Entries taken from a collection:
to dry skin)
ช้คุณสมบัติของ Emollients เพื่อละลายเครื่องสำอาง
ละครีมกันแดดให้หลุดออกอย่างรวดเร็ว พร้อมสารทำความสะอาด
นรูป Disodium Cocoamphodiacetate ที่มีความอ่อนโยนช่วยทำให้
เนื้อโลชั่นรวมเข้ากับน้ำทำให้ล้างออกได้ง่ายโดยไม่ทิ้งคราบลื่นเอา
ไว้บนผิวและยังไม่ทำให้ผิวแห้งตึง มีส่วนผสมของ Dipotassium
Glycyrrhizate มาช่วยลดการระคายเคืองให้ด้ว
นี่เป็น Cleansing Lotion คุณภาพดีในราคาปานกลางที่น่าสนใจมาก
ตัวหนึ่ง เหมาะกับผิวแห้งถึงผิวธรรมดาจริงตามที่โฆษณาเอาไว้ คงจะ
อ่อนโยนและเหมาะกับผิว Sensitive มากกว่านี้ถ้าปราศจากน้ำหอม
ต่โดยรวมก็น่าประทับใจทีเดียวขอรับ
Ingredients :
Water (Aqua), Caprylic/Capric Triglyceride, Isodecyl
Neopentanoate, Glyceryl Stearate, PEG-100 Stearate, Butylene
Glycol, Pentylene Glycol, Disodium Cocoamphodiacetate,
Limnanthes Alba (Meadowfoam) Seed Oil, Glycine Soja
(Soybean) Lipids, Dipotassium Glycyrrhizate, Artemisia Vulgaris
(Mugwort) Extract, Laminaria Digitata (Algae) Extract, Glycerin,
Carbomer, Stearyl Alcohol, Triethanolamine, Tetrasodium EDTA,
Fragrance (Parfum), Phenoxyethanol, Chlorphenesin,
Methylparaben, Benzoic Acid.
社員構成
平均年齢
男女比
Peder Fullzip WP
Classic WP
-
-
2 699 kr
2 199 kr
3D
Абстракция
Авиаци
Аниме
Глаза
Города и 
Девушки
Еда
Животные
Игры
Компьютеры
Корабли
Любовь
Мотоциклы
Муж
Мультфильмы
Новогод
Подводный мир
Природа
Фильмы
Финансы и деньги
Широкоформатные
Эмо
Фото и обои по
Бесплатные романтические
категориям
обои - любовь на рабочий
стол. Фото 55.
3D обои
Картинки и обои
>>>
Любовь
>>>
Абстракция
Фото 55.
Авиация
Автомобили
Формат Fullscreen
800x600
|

#### WORK INSTRUCTION
Search the data above and return each line in which "Dipotassium" occurs.

#### EXPECTED ANSWER
ไว้บนผิวและยังไม่ทำให้ผิวแห้งตึง มีส่วนผสมของ Dipotassium
(Soybean) Lipids, Dipotassium Glycyrrhizate, Artemisia Vulgaris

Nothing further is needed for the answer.